If you are planning on taking your family to a Nevada amusement park this summer, be sure to read this post first. Under Nevada premises liability law, amusement parks are held to a high standard of safety for their patrons. This means that if you are injured while visiting an amusement park in Nevada, you may be able to recover compensation for your injuries. The following are common threats to safety at amusement parks and how premises liability attorneys can help victims of accidents at amusement parks recover compensation for their injuries.
Safety Risks at Amusement Parks
One of the most common dangers at amusement parks is the risk of being hit by a flying object. Objects can become dislodged from rides and fall onto patrons below. If you are hit by an object while at an amusement park, you should seek medical attention immediately. In some cases, premises liability attorneys can help victims of these accidents recover compensation for their medical expenses, lost wages, and pain and suffering.
Another common danger at amusement parks is the risk of being injured on a ride. Amusement park rides are often poorly maintained and can malfunction, resulting in serious injuries to riders. If you or a loved one has been injured on an amusement park ride, you should contact a premises liability attorney as soon as possible.

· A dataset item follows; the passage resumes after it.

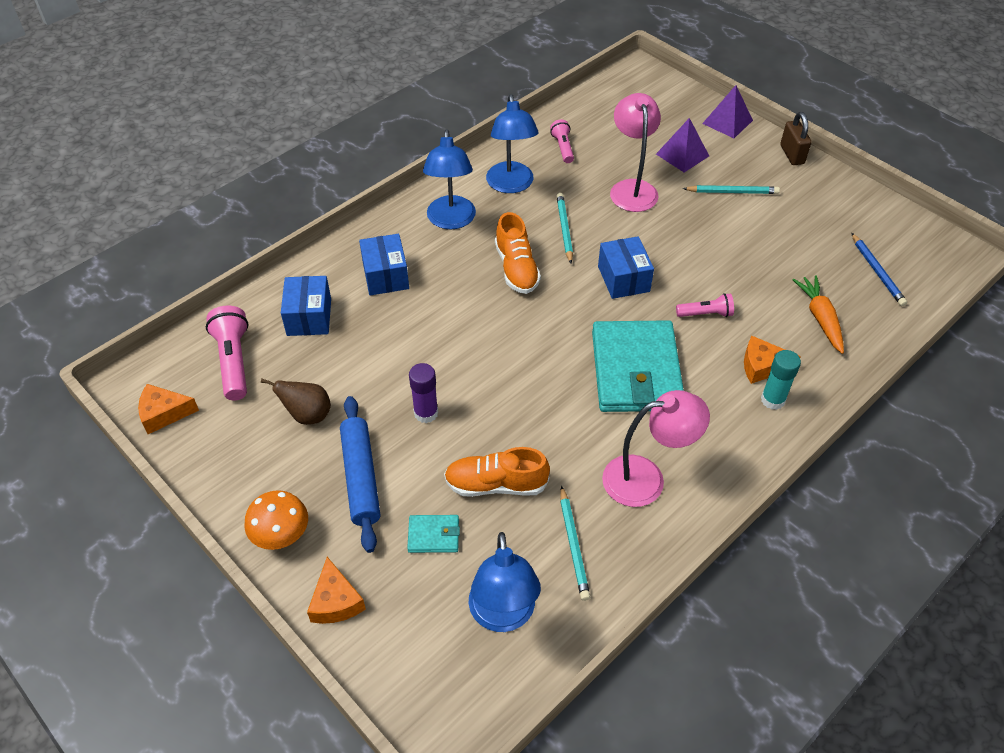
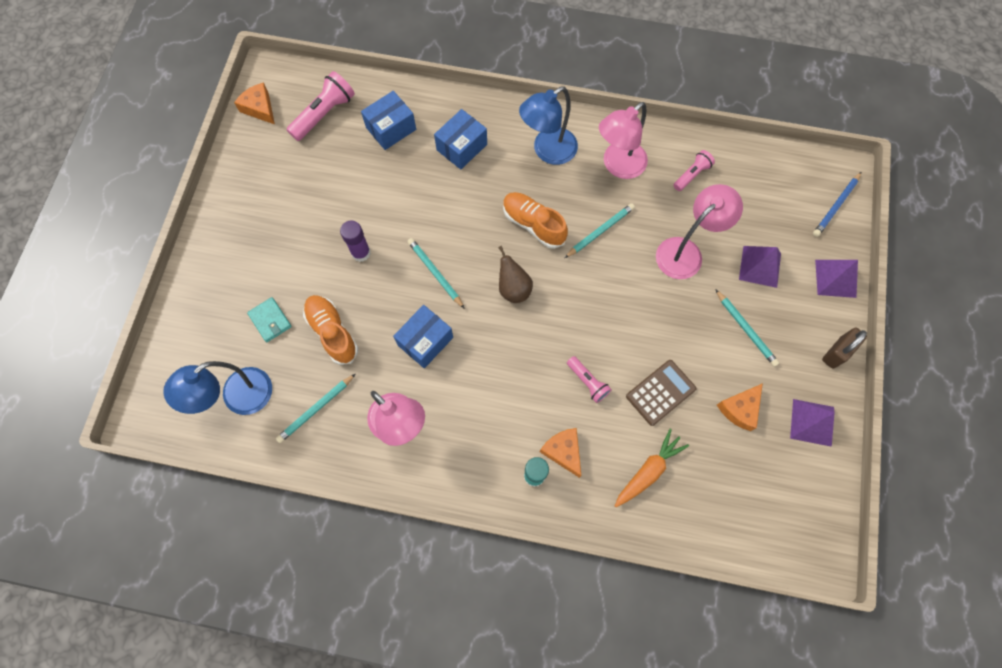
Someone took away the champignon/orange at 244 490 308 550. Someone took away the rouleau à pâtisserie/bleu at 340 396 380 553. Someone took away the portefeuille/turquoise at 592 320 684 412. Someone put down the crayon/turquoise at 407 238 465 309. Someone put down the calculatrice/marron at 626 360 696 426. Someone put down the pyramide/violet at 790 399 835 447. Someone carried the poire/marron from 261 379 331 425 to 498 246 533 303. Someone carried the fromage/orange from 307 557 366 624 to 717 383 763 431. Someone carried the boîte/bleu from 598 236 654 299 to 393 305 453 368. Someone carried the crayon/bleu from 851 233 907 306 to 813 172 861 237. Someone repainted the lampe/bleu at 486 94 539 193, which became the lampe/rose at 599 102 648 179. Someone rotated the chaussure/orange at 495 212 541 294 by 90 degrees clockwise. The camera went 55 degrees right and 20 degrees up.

Premises Liability Laws in Nevada
Under Nevada premises liability law, amusement parks are required to take reasonable steps to ensure the safety of their patrons. This includes inspecting and maintaining rides, providing adequate signage, and training employees. If an amusement park fails to take these reasonable steps and a patron is injured as a result, the park may be held liable for the victim’s injuries.
Types of Compensation Available to Victims of Amusement Park Accidents
If you have been injured in an amusement park accident, you may be entitled to compensation for your medical expenses, lost wages, and pain and suffering. In some cases, victims of these accidents are also able to recover punitive damages. Punitive damages are designed to punish the amusement park for its negligence and deter future accidents.
Common Defenses to Premises Liability Cases
There are several defenses that amusement parks may attempt to use to avoid liability for injuries that occur on their premises. One common defense, available in some states, is the assumption of risk doctrine. Under this doctrine, patrons who knowingly and voluntarily assume the risks of an activity cannot recover compensation if they are injured as a result of those risks.
Another common defense, although not in Nevada, is the contributory negligence doctrine. Under this doctrine, a victim cannot recover compensation if their own negligence contributed to the accident. For example, if a patron ignores a warning sign and is injured as a result, the amusement park may argue that the patron was contributorily negligent and therefore not entitled to compensation.
A common defense in Nevada is the doctrine of comparative negligence. This doctrine says that if the victim of an accident is found to be partially at fault for the accident, their damages will be reduced by their percentage of fault. For example, if you did not follow the ride rules and stuck your hand outside a car, or stood up on a sit-down ride, your recovery will be reduced by your percentage of fault for the accident, or even eliminate your recovery, if your own negligence is greater than that of the amusement park.